Today, he admits to having a "huge library of magic books" and attending training seminars where he's learned from master magicians such as Slydini and Roger Klause.

And, when asked, he shares his magic with other magicians at seminars.



Up close and personal



"The type of magic I do is close-up magic, not the death-defying [stuff you see on T.V.]" Ungar said. "It's done across a desk, for one or two people, or for small groups,' like his JGS patients.

When the medical matters have been covered, Ungar said the magician in him comes out.

"People can never feel short-changed, [the doctor-patient relationship] is a sacred trust. After we've addressed what they came in for, it may be appropriate to ask them 'Would you like to see something]?' Most times they do."

Ungar said the magic is his way of making an uncomfortable situation seem less threatening.
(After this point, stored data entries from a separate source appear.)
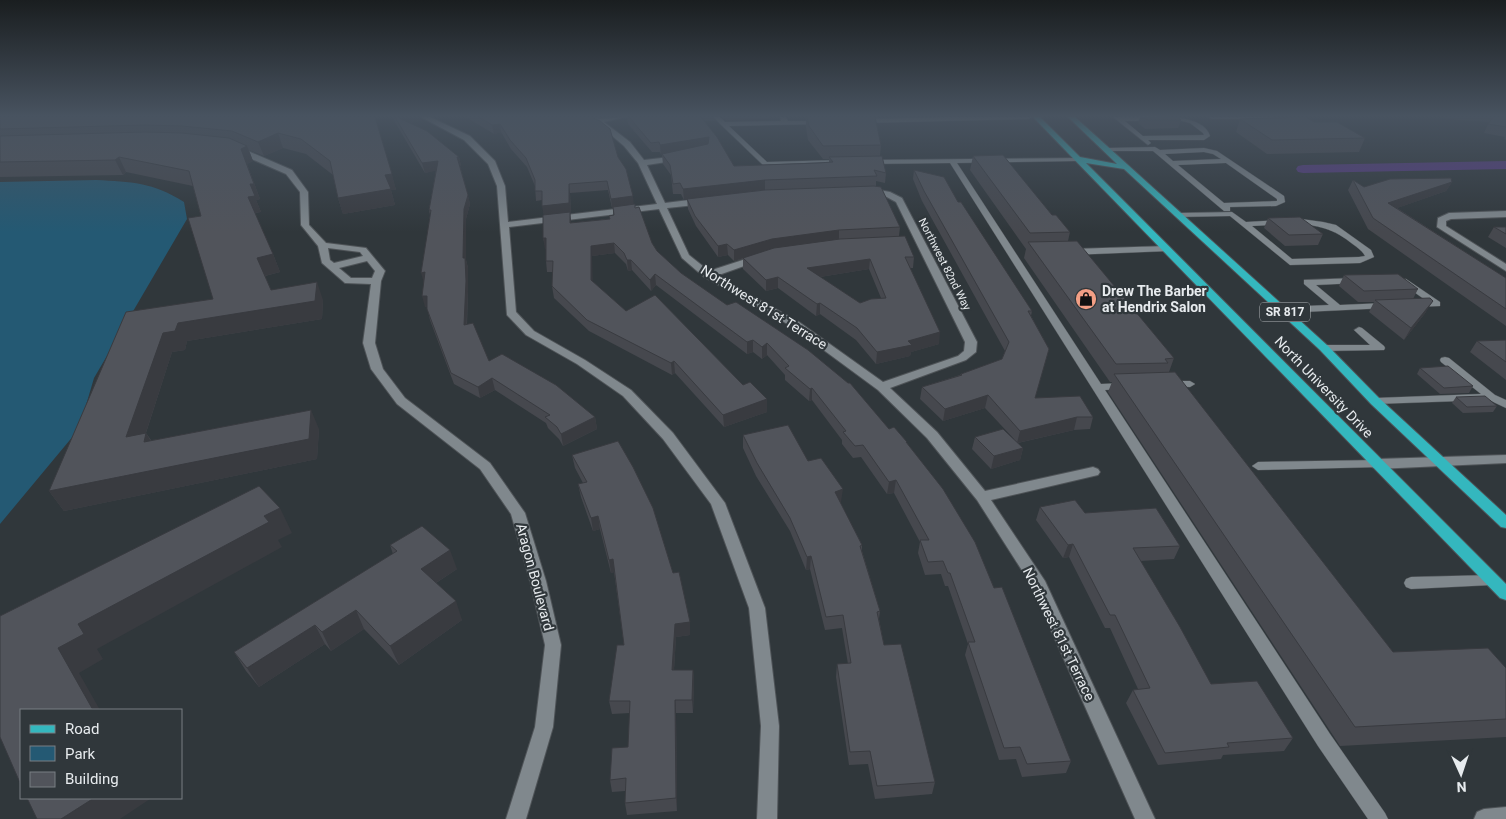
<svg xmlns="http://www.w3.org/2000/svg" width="1506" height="819" font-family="Roboto,sans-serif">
<rect width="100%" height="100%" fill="#30373b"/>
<path fill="#245973" d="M96,180c35,2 57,2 88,22l3,17 -93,159 -15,51 -79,95v-342z"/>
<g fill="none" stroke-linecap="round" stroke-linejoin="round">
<path fill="#563984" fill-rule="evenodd" d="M1506,161v8l-203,4 -5,-1 -2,-3 2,-3 5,-1z"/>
<g stroke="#4e5357" stroke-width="1">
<path id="lane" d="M713,117h7l5,5 56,-1 -1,-4h6l2,4h33v2l-2,1 -90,2 38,36 71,-2 4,2 -4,2 -75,1z
M946,117h86l-3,2 -166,4 -3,-2 3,-2z
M1113,117c22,0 90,-8 97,19l-6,4h-56l3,3 -3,2zM1125,121h57l8,2 13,10 1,2 -61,1z
M1208,117h67l-3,2h-61z
M1107,148l48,-1 5,3 44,-2 13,3 67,45 1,6 -9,4 -46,1v4h-6l-71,-60h-48l-1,-1zM1204,152l9,2 8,5 -48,2 -8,-7zM1226,163l51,36v2l-53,2 -46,-38z
M1079,158v2l-2,1 -120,2 144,221 24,-1 5,3 -5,3 -20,1 225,344 55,79 3,6h-20l-50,-73 -368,-583 -81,1 -4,-2 4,-2z
M1232,212l14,10 55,-3 22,3 13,3 35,25 3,7 -14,6 -70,2 -60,-49 -52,1 -4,-2 4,-2zM1289,224c24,0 42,3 61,18 5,4 12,8 15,14l-6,1 -67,2 -40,-33z
M1166,246l4,3 -1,2 -99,4 -4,-3 4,-3z
M1355,278l5,3 -2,2 -42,2 24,20 45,-2 5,3 -2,2 -106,5 -5,-3 5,-3 47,-2 -25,-21v-4z
M1406,279l34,23v4l-27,1v-4l15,-1 -25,-18v-4z
M1359,327l3,1 22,18 1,2 -1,2 -60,1 -5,-3 5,-3h46l-16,-15z
M1445,357l4,1 46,37 11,5v8l-17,-8 -114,4 -6,-3 6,-3 106,-4 -40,-32 -1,-2 1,-2z
M1171,381h19l5,3 -5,3 -23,-1 -1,-2z
M1377,460l4,1 2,3 -2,3 -123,3 -6,-4 6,-4z
M1492,575l5,1 2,4 -2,4 -5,1 -81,4 -5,-2 -2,-4 2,-4 5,-2z"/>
</g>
<g stroke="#4e5357" stroke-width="2">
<path id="street" d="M421,117h9l40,19 25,25 10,25 3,36 149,-18 -19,-41 -14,-17 -34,-29 10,2 25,-2 -21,5 26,20 14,18 35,-4 4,2 -4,2 -32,5 18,38 40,-5 4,3 -4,3 -38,4 22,47 20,16 46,-15h6v4l-45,16 83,46 84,60 75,-26 6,-5 1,-9 -69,-140 -11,-6 -20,-5 4,-3 21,4 12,6 75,144 -1,10 -10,8 -76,28 47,44 48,59 108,-24 5,2 2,3 -2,3 -107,25 54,81 110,238h-20l-105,-236 -53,-83 -50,-62 -49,-48 -87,-64 -87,-49 -22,-19 -23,-49 -150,18 7,85 18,19 51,29 46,30 42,43 52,70 40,105 14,118 -2,93h-20l4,-93 -12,-118 -38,-104 -48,-65 -40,-43 -46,-32 -51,-29 -19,-20 -10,-129 -9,-22 -24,-24z
M233,147h6l53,23 16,22 1,33 17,18 40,5 19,23 -4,10 -6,62 8,26 22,29 85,65 35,50 21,68 15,64 -8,82 -27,92h-20l29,-92 10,-82 -15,-64 -19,-67 -31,-45 -83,-65 -26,-35 -8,-26 8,-59 -26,-1 -23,-20 -4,-17 -17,-21 -1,-33 -14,-18 -53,-23zM328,248l32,4 3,4 -29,7 -4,-3zM367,261l8,10 -3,7h-21l-12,-10z
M1506,211v6l-55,2 -5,2v5l60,38v7l-69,-44 1,-9 11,-5z
M1506,455v8l-129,6 -5,-2 -2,-3 2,-3 5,-2z
M1506,807v12h-32l3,-7 7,-3z"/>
</g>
<g stroke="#4e5357" stroke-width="2">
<path id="primary" d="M1033,117h7l40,40 37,7 -49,-47h7l253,229 51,52 127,117v13l-5,-1 -130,-123 -51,-54 -196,-181 -38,-6 420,421v16l-6,-2z"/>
</g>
<use href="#lane" fill="#80888d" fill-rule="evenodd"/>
<use href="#street" fill="#80888d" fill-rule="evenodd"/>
<use href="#primary" fill="#34b7be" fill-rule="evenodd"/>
</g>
<path fill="#46484e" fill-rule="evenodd" d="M0,117h375l21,73h-5l4,15 -52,9 -5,-16 -5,-23 -27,-21 -23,-6 -19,8 -15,-6 4,11 -6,3 13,35 -4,1 5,12 -6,1 18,41 7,18 -15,4 6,14 52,10 -1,19 -135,22 -2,9 -13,2 -26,81 5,7 168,-11 -2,30 -253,52 -15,-20 164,-192 -12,-83 -8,-30 -67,-14 -3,3 -123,2z
M392,117h30v3l-12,3 49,34 2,9h-1l10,38 -4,15v41l2,8v23l-1,34 22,36 106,56 2,12 -34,17 -4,-7 -11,-11 -2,-5 -51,-33 -15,8 -26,-14 -24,-64 -3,-13h-2l5,-92 -1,-5 7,-40 -11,3z
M466,117h125l27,40 15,48 19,38 5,8 24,22 226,169v2l87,144 77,173 -5,12 -44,4 -6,-18 -17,1 -34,-105 3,-11 -20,-58h-3l-4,-12 -16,1 -7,-22 2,-11 -26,-49 -7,1 -26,-37 -8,1 -11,-14v-4l-30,-40 -3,1 -24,-21v-5l-18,-20 -5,4 -9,-7 -6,2 -91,-69 -5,6 -19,-21 -4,1 -2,-7 -11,-11 -23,3v25l34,30 117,74 24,14v13l-43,15 -49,-54 -3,2 -83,-44 -35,-33 -2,-12v-14h-5l-1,-11v-12l-3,-11 1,-23 -2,-15 -6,1 -1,-15 -8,-19 -16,-18 -10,-17 -7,2zM608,190l4,18h1v7l-4,1 1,3 -39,4 -1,-10h1l-1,-20z
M627,117h87l1,4h-10l29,45 95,-4v-3h-6l-15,-19 -2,-12v-11h69l6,28 -1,11 6,17 -1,10 -9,-2v5l24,41 -1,9 15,21 -1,11h-3l29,76 -28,8 -1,4 -34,8 -20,-24 -36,-26 -4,2 -38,-28 -12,3 -23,-22v-10l-9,2 -6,-6 -10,2 -22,-31 -8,-17 -1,-10 -3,1 -3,-6h-8l-2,-19 -8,-11 -1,-9h-1l-1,-3h-8l-24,-28zM869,269l12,29 -21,5 -40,-26z
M722,117h47v2l-43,1z
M1140,117h38l3,3 -3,8 -33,1 -7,-6z
M1443,117h63v23l-2,-1 1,-2 -21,-4 5,-11 -44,-3z
M1240,119l74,3 51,16 -6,14 -92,2 -31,-22z
M973,156l79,59 18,17 -2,9 106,117 -5,14 224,280 113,16v69l-166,9 -232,-354 4,-10h-2l-86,-124 2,-9 -56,-79z
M914,170l44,32 74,109 -1,5 18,33 -14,49 58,19 -3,12 -16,1 -56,13 5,5 -3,12 -29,9 -19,-20 3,-12 39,2 -29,-31 -42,13 -23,-22 2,-12 38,-12 1,-1 41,-15 3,-8 -83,-150 -9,-22z
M1353,180l11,7 88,-5 -6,9 -49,17 109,70v48l-138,-97 -20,-39z
M1268,218l55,16 -5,11 -33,1 -21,-18z
M1494,227h12v21l-18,-11z
M1344,275l74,14 -5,10 13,13 -22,28 -35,-28 5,-10h-16l-19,-16z
M1506,340v40l-36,-28 7,-11z
M1420,368l53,18 -4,7 -29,1 -23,-20z
M1456,397l41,9 -4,6 -30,1 -11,-10z
M743,435l65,26 33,41h-1l22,43v6l18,60 -1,8 5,26 51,137 -3,12 -57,5 -7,-35 -19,1 -13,-88 1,-13h11l-6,-36 -17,2 -15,-61 -4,1 -16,-39 -34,-55 -13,-28z
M572,455l118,180 -14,2 -2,33h19l1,12 -1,31h-17l1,98 -50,4 -2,-12v-12l-13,1 -2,-12 18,-33 2,-34 -18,1 -3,-13 15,-56 -10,-73 -3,1 -11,-44 -7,2 -12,-34 -3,-13 5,-1 -8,-15z
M1040,507l45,6 95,33 -6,13 -34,2 71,123 82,54 -9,13 -61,4 -2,4 -63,6 -32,-62 7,-13 5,-1 -28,-61h-5l-36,-71 -6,1 -27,-38z
M390,545l67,24 -21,14 26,37 -63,45 -35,-36 -33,22 -6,-7 -66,43 -13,-16 -12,-19 159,-98z"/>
<path fill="#393b40" d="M401,117h21v3l-21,6 -2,-8z
M500,124l1,8 -7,2 -2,-9z
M278,133l5,15 -19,8 -6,-14z
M709,137v10l-48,8 -1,-10z
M247,146l6,15 -6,3 13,35 -4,1 5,12 -7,1 -6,-16 -7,-48z
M119,157l7,15 -3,3 -8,-15z
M457,157h2l2,9h-2z
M438,161l2,9 -15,3 -3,-10z
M392,174l4,16h-5l4,15 -52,9 -5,-16 47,-23z
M765,180v10l-81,10 -1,-11z
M1452,182l-6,9 -63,22 5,-10z
M569,184l1,9 1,20h-1l2,20 -28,-17 -2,-10z
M468,195l2,9 -4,15v41l2,8v23l-2,45 -2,-11 -1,-67 1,-49z
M633,196l1,10 -22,2 -1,-9z
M839,230v10l-67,9 -38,12v-11l38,-11z
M543,238h3l2,11h-3z
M614,243l1,10 -23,3 1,35 -2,-11v-34z
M727,244l1,11 -10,2v-11z
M273,254l7,18 -16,4 -7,-18z
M870,259l-1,10 -62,10v-11z
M627,260h4l1,10 -4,1z
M425,272l-1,11 -3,-10z
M655,274l1,11 -5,6 -1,-11z
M778,277v11l-12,3v-11z
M317,282l6,18 -1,19 -135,22 -2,9 -13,2 -34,105 -12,-20 37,-104 15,-10z
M422,296h5l3,11h-5z
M1433,301l-7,11 -22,28 7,-12z
M820,303v11l-4,2 1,-12z
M940,332l-1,12 -28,8 -1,4 -34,8 1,-12 31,-11z
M753,340v12l-6,2v-12z
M767,343v12l-5,4v-12z
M674,361l1,12 -3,2 -1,-12z
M492,378l3,12 -15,8 -2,-11z
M812,388v12l-3,1 1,-12z
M988,395l-3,13 -42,13 2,-12z
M767,399v13l-43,15 -1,-12z
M311,410l8,19 -2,30 -253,52 -15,-20z
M595,417l2,12 -34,17 -2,-12z
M1077,417l-3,13 -57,13 3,-12z
M146,433l12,20 -14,-11z
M1023,448l-3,12 -29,9 3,-13z
M896,480l-2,13 -7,1 2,-12z
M843,489l-2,13 -7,2 1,-12z
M280,508l12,25 -14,7 4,7 -185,102 6,10 -24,14 21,37h-7l-35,-62 20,-24 186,-108z
M598,516l2,13 -7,2 -2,-13z
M1073,544l-4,13 -6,1 5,-13z
M450,550l7,19 -29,19 -7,-19z
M811,556l-1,13 -4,1 1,-13z
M613,559l2,13 -4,1 -2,-13z
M456,601l6,19 -63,45 -9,-19z
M356,610l8,19 -33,22 -9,-19z
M690,622v13l-14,2 -3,46 -1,-13 3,-46z
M315,625l10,19 -66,43 -12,-19z
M693,670l1,12 -1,31 -1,-13z
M675,700l1,13 1,98 -1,-13z
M94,798h56v1l-30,20h-59z"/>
<path fill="#51545b" stroke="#393b40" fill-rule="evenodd" d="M0,117h375l17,57 -7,1 6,14 -53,9 -8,-37 -29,-22 -23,-6 -20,9 -26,-11 -50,-5 -37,-1 -145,4z
M395,117h6l-2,1 28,13 32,26h-2l11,38 -4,14 -1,49h2l1,23 -2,44 9,-2 16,38 13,-7 54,31 39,32 -34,17 -4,-7 -12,-10 5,-2 -58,-37 -14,9 -27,-14 -24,-64v-13h-5l3,-24 -4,1 10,-63h-2l9,-49 -16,2z
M479,117h112l9,4 10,8 8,28 8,12 7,27 -22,3 -4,-18 -38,3v19l-27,3v-15h-7v-11l-9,-22 -16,-18 -10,-16 -8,1z
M629,117h72l16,20 17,29 84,-3 15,-1 -4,-5 53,-1 4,17 -12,-3 3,6 -112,4 -82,9 -3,-6 -7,1 -3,-19 -8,-11 46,-10 1,-7 -49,8 -1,-3 -8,1z
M807,117h68l6,28 -58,1 -14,-20z
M1144,117h34l3,3h-34z
M1306,117l8,5h23l28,16 -93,2 -32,-21z
M1493,117h13v10l-18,-3z
M145,132l37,1 47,5 18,8 -6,3 13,35h-4l5,12 -7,1 25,57 -16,4 14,32 46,-8 -2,19 -137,22 -3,8 -12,2 -37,104 20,-4 -2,9 167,-32 -2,29 -260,52 77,-179 87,-13 -25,-81 13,-2 -12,-45 -70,-14 -4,3 -115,2v-26z
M1003,155l49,60h4l14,17 -40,1 -57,-77z
M914,170l30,7 14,25h3l71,109h-4l21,38 -14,49 45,-2 13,21h-16l-57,14 -32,-36 -43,14 -23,-22 40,-12 -1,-1 41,-15 7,-17 -85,-151z
M1451,178l1,4 -64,21 118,75v31l-133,-91 -20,-38 11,7 26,-8z
M874,186l7,1 19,40 -61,3 -67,9 -38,11 -7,-6 -9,2 -23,-30 -8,-17 78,-9z
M635,204v4l4,-1 13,36 5,8 24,22 46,32 9,-3 72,48 40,33h2l39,46 5,-2 13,15h-1l37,47 32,53 19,46 8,-1 69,174 -44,3 -7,-17 -16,1 -36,-106h7l-25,-69h-2l-5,-12 -15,1 -8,-22h9l-33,-60 -7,2 -26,-37 -8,1 -12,-14 3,-1 -34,-43 -2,1 -25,-21 4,-2 -22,-23 -5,4 -9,-7 -6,2 -92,-68 -5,6 -19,-20h-4l-3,-7 -10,-10 -23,3v34l35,31 29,-16 88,90 7,-3 17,17 -44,16 -49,-54 -3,2 -84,-43 -35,-34 1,-25h-7v-23h-3v-23l27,-3v11l40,-4 -1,-3 5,-1 -1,-8z
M1300,217l23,17 -34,1 -21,-17z
M1494,227h12v7z
M905,236l9,21h-9l35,75 -32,9 4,4 -35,7 -20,-24 -37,-25 -3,1 -39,-27 -12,3 -23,-22 31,-10 66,-9zM870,259l16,39 -15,1 -11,4 -53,-35z
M1077,241l97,117 -9,1 3,4 -52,1 -88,-122z
M1398,274l20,15 -54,2 -20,-16z
M1430,298l3,3 -22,27 -36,-28z
M1506,340v22l-29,-21z
M1448,366l25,20 -29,2 -24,-20z
M1175,372l218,280 95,-4 18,20v51l-151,8 -241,-353z
M1485,396l12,10 -30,1 -11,-10z
M788,425l20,36 13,-3 22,31 -8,3 27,53 -2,1 20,65 -3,1 7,33 17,-1 34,138 -58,4 -7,-35 -20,1 -13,-88 14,-1 -8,-48 -17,2 -15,-61 -4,1 -17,-39 -33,-55 -14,-28z
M1003,429l20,19 -29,8 -19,-19z
M618,441l15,26 20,41 20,65 6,-1 11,50 -15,2 -3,46h21l-1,30h-17l1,98 -51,5 1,-25 -16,2 2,-32 16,-1 2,-46h-21l8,-56h7l-11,-86 -4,1 -11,-44 -7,2 -13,-34 9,-2 -15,-27z
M259,486l21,22 -16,8 5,6 -191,102 6,10 -26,14 35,62h-72v75l-21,-48v-121z
M1075,500l10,13 71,-5 24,38 -47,2 47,79 31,57 46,-3 36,57 -66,5 2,4 -64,6 -32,-63 17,-2 -35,-73h-5l-37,-71 -5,1 -28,-38z
M422,526l28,24 -29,19 35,32 -66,45 -34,-36 -34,22 -7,-7 -68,43 -13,-16 163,-101 -7,-6z
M27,798h67l-33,21h-24z"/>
<linearGradient id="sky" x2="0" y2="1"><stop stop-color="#1a1e20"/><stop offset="0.5" stop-color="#485360"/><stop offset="1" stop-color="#485360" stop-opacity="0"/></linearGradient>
<rect width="1506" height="232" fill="url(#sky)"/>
<defs>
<g id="shop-disc" transform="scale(1.125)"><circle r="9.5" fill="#f39f85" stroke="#30373b"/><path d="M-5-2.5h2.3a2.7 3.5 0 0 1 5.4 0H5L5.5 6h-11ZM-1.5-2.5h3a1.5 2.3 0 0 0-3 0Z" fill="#111"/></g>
</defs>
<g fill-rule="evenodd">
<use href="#shop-disc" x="1086" y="299"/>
</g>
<g text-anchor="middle" stroke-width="4.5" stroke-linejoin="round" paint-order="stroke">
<g font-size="11" fill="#e7ebee" stroke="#30373b">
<text transform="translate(945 264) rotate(63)" y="4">Northwest 82nd Way</text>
</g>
<rect fill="#30373b" stroke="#b0b5b8" stroke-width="1" x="1260" y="302.5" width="50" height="19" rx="4"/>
<g font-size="12" font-weight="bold" fill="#e7ebee">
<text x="1285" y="316">SR 817</text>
</g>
<g font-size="14" font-weight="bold" fill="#e7ebee" stroke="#30373b" text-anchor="start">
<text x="1102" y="296">Drew The Barber<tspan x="1102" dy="16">at Hendrix Salon</tspan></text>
</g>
<g font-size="14" fill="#e7ebee" stroke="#30373b">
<text transform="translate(764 307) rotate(32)" y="5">Northwest 81st Terrace</text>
<text transform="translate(1324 387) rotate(46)" y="5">North University Drive</text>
<text transform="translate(535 577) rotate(75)" y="5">Aragon Boulevard</text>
<text transform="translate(1059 634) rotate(64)" y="5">Northwest 81st Terrace</text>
</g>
</g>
<rect x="20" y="709" width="162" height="90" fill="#30373b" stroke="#797f83"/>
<rect x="30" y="725" width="25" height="8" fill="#34b7be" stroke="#797f83"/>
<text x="65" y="734" font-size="15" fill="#e7ebee">Road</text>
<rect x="30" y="746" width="25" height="15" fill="#245973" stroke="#797f83"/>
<text x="65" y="759" font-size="15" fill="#e7ebee">Park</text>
<rect x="30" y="772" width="25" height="15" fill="#51545b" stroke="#797f83"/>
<text x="65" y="784" font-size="15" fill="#e7ebee">Building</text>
<g transform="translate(1461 774) rotate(177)" stroke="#30373b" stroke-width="4" paint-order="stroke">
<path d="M0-4L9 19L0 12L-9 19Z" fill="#e7ebee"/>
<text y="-8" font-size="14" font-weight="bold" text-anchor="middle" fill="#e7ebee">N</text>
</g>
</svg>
"In magic there has to be a connection," Ungar said. "The real magic is not in the tricks, but in the connection they create [between the magician and his audience]."



Bringing Magic to Life



It's creating those connections, getting the wows ... of making, as Ungar puts it, magic happen between people ... that led him to write the book.

Divided into two sections Magical Thoughts and Act-ions the work gives Ungar/Ragnu an opportunity to share some of the "sights and insights" he's collected along his dual path of physician/magician.

In "Magical Thoughts," he shares a bit about himself, what he's learned about life, and about making connections with people through pursuing his passion to be a proudly amateur magician.

"It's written not just for magicians, but for magicians and non-magicians to get something out of it," he said. "I've tried to write on two or three levels on every page."

In the "Act-ions" he pays homage to two dozen of his favorite tricks, including ones called "for Josh (his son)" and "My Wife's Favorite Trick."

"A magician will have to go to other references and videos [to master the tricks shown]," Ungar said, "I'm not giving away the placement of the fingers and such.

"The accent in this book is on the presentation - 'the Shtick' the storytelling that connects the magician to his audience," he added.

Ungar said it took him the better part of four years of writing, "I think a lot between two and four in the morning" to complete the book.

And a week after it came off the press, he was proud to report that he'd sold 175 of the 1,000 copies ordered.

"Magic is a metaphor," Ungar said. "You don't have to be a magician to make magic."

Bringing Magic to Life is available in the gift shops of Baystate Medical Center, Mercy Hospital, the Jewish Nursing Home gift shop, Edwards Books in Tower Square at at www.bringingmagictolife.com.